Recently, Github has sporadically had problems rendering the .ipynb notebooks. If this happens, you can always copy the URL for the specific notebook and view the notebook at https://nbviewer.jupyter.org/ . (Referenced in this Github issue). In the future I'll be looking into a more stable/convenient way to share notebooks.
This repository contains code and Jupyter Notebooks detailing assembly and analyses of Genotype-by-Sequencing (GBS) data in the Olympia oyster (Ostrea lurida), as presented in:
- Silliman K. Population structure, genetic connectivity, and adaptation in the Olympia oyster (Ostrea lurida) along the west coast of North America. Evolutionary Applications, In press. doi: 10.1111/eva.12766
This repository is intended to facilitate full reproducibility of the paper, as well as demonstrate how to perform a variety of population genetic analyses on reduced-representation genomic SNP data. If you are only interested in replicating or practicing the popgen analyses, I recommend downloading the Dryad repository and using the MakingFilesR.ipynb to create the desired input files, then checking out the relevant notebooks in the Analysis folder. Please submit a Github issue if you have any difficulty accessing data or following along with the notebooks.
-
NCBI SRA (# SRP174167): Raw demultiplexed DNA sequences for all samples with
$>$ 200,000 raw sequencing reads. - Dryad repository: VCF files of all filtered SNPs, putative neutral SNPs, and putative outlier SNPS, FASTA file of outlier GBS loci, sample metadata, parameter file for ipyrad, and parameter files for EEMS.

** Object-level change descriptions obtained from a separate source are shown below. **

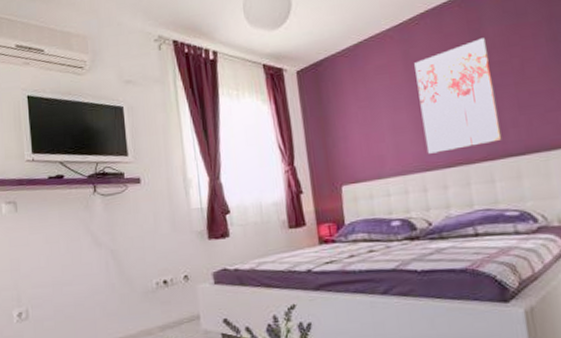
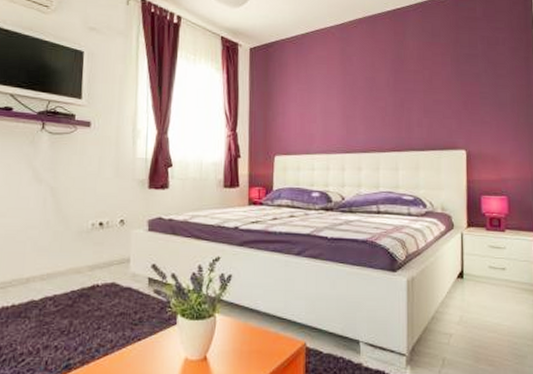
wall art: present [414,38,502,154] -> none [349,49,408,139]

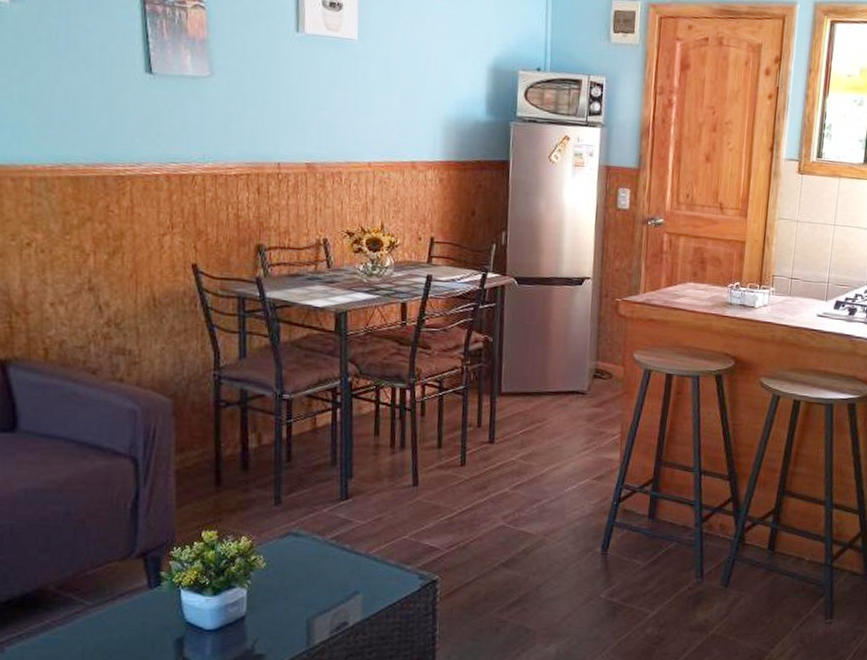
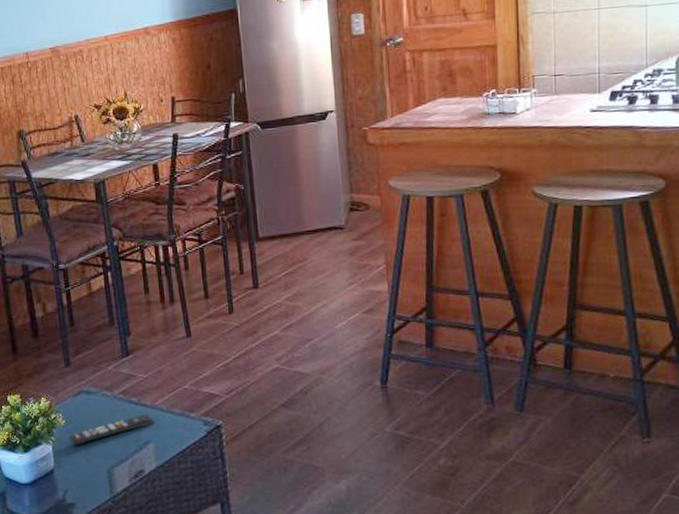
remote control: none [267,563,366,592] -> present [68,414,154,446]

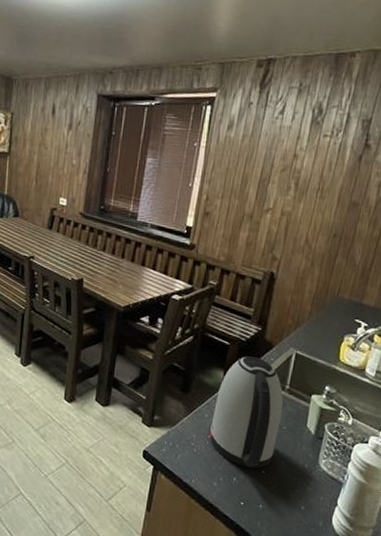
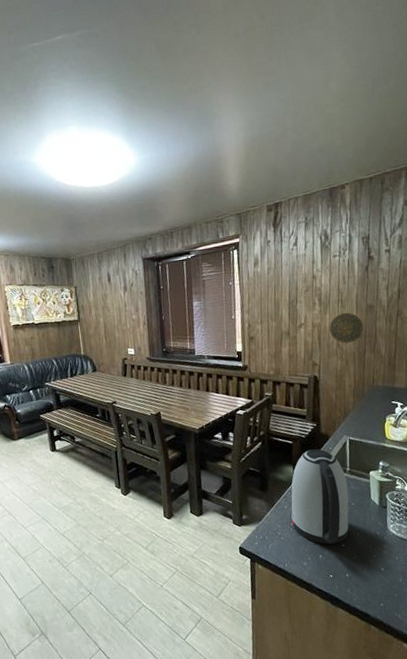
decorative plate: none [300,205,342,242] -> present [329,312,364,344]

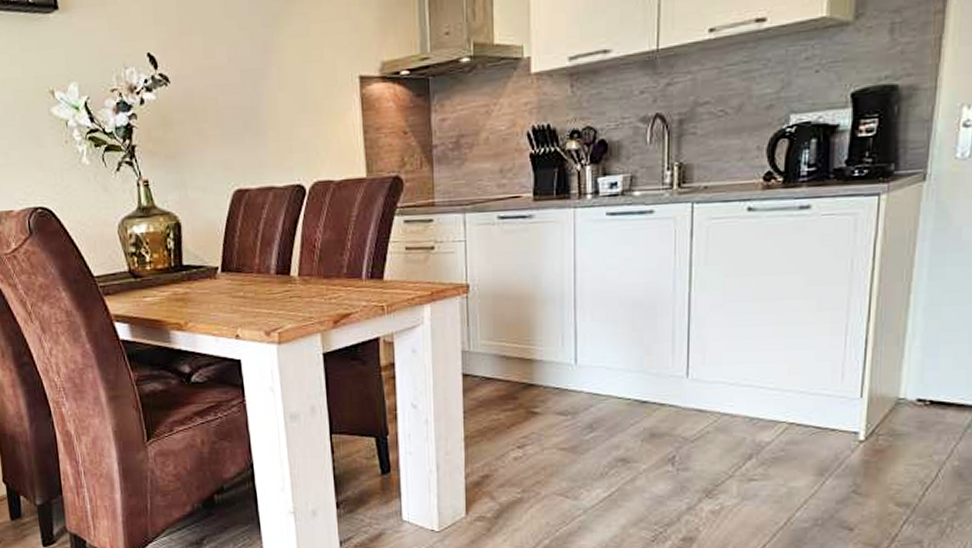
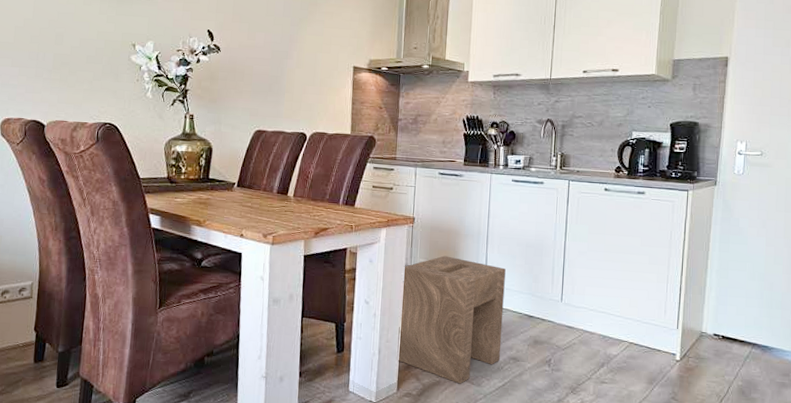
stool: none [460,332,604,499] -> present [397,255,506,384]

Wet lab protocol followed for constructing GBS libraries for sequencing, based on the original protocol by Elshire et al. 2011 and incorporating modifications suggested by Ben Winger and Abraham Palmer's lab.
Two python notebooks detailing how to go from raw sequencing data or raw data from NCBI SRA to assembled GBS loci using the ipyrad API.

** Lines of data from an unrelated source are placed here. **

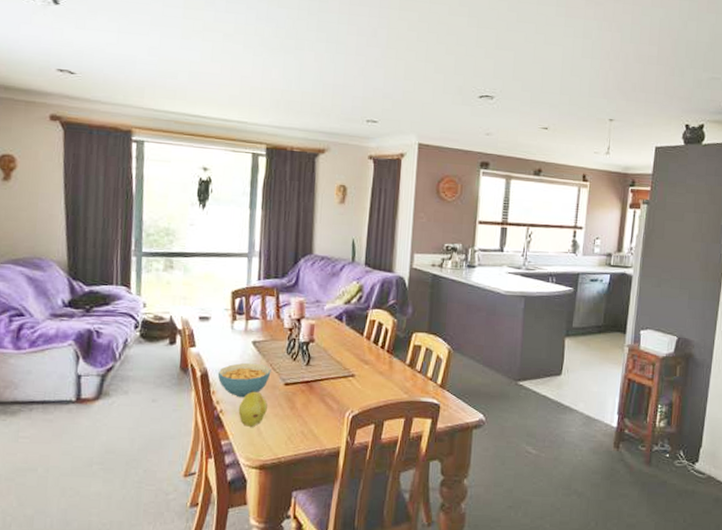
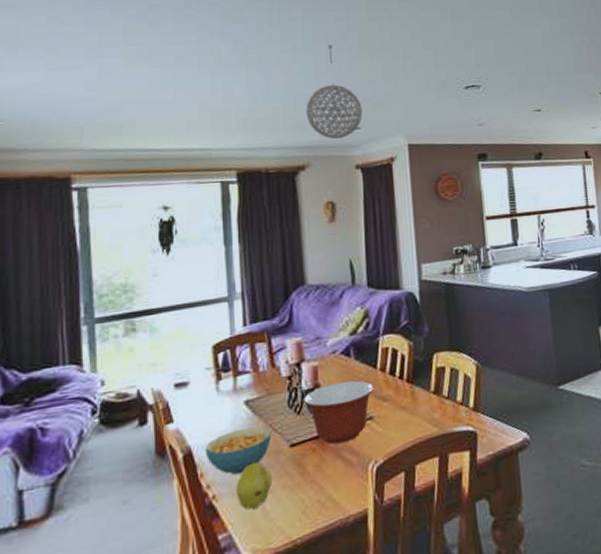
mixing bowl: none [300,341,359,391] -> present [304,380,374,444]
pendant light: none [331,39,382,129] -> present [306,45,363,139]

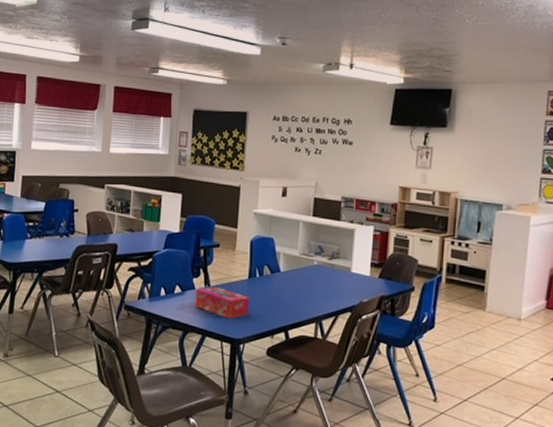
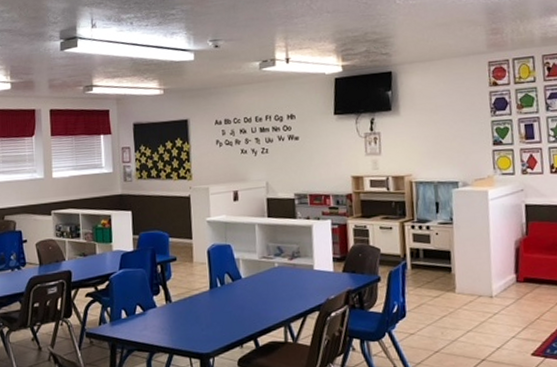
tissue box: present [195,287,250,319] -> none [157,302,216,334]

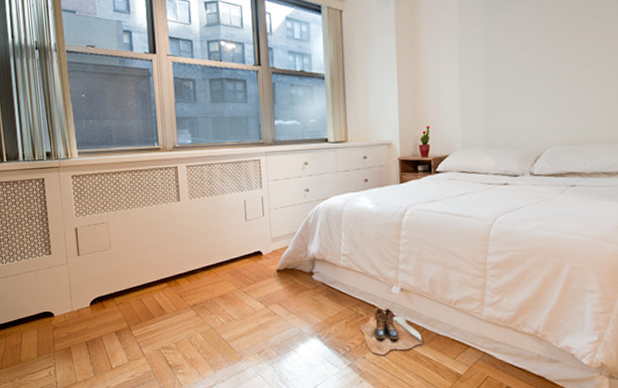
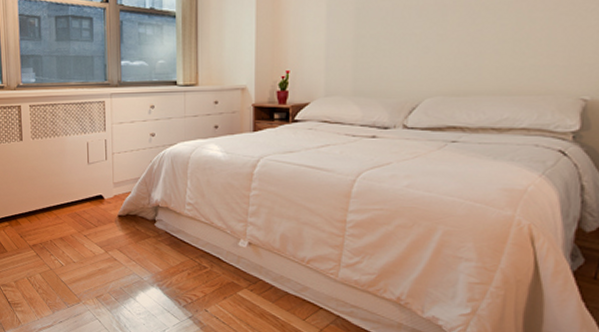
boots: present [358,307,423,355] -> none [201,260,270,310]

- Final-c85-bestrep.ipynb: Assembles GBS loci using the best replicate for each sequenced individual. Includes instructions for downloading raw demultiplexed sequence reads from NCBI SRA using the ipyrad API.

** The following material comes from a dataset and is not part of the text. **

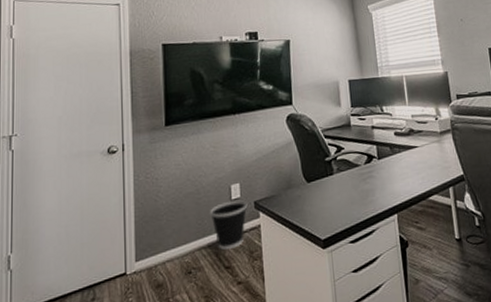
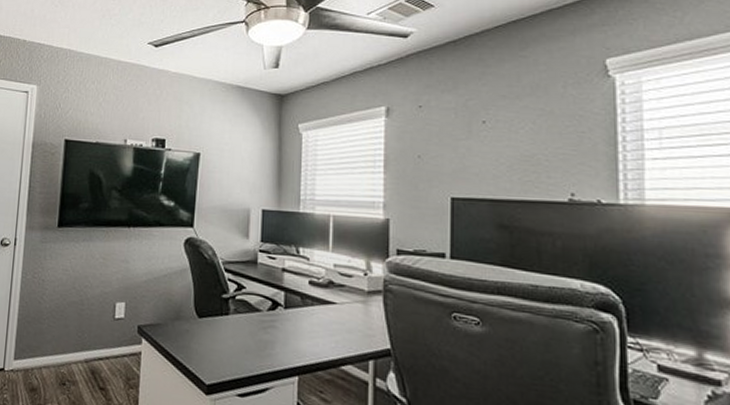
wastebasket: present [210,200,248,250] -> none [91,319,131,371]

- Demultiplex.ipynb: Notebook detailing the demultiplex step for ipyrad.
- Replicate_Files.tsv: Tab-delimited file listing replicate sequencing runs for each individual. The first column lists the best replicate used in Final-c85-bestrep.ipynb.
- Filtering_VCF.ipynb: Notebook on how to filter a .vcf file made by ipyrad for excess heterozygosity, minor allele frequency, linkage, and missing data, using a combination of VCFTools and custom scripts.
- MakingFilesR.ipynb: Jupyter R notebook for converting a filtered .vcf file into input files for various popgen analyses, primarily using the radiator R package. Also includes instructions for running EEMS on a cluster. Use this notebook for to convert the VCF files from the Dryad repository into input files for other popgen analyses.
- OutlierR.ipynb: R Jupyter notebook detailing detection of outlier loci using OutFLANK, Bayescan, and pcadapt.
- PCA_x45m75.ipynb: R Jupyter notebook detailing how to make PCA plots from an Adegenet object using Adegenet and pcaviz.
- Fst.ipynb: R Jupyter notebook detailing how to calculate pairwise Fst across all populations and make a heatmap of the values, as well as conduct a Mantel text of water distance and FST. Also calculates basic popgen stats like heterozygosity.
- TreeMix.ipynb: R Jupyter notebook for plotting output of TreeMix and evaluating model fit for different numbers of migration events.
- StructureIP.ipynb: Python Jupyter notebook for excecuting the ipyrad Analysis Toolkit API for STRUCTURE.
The Scripts folder has various scripts for filtering loci and converting file formats, including subsetSNPs.py for selecting one SNP per GBS loci from a .vcf file and .spid files for PGD Spider.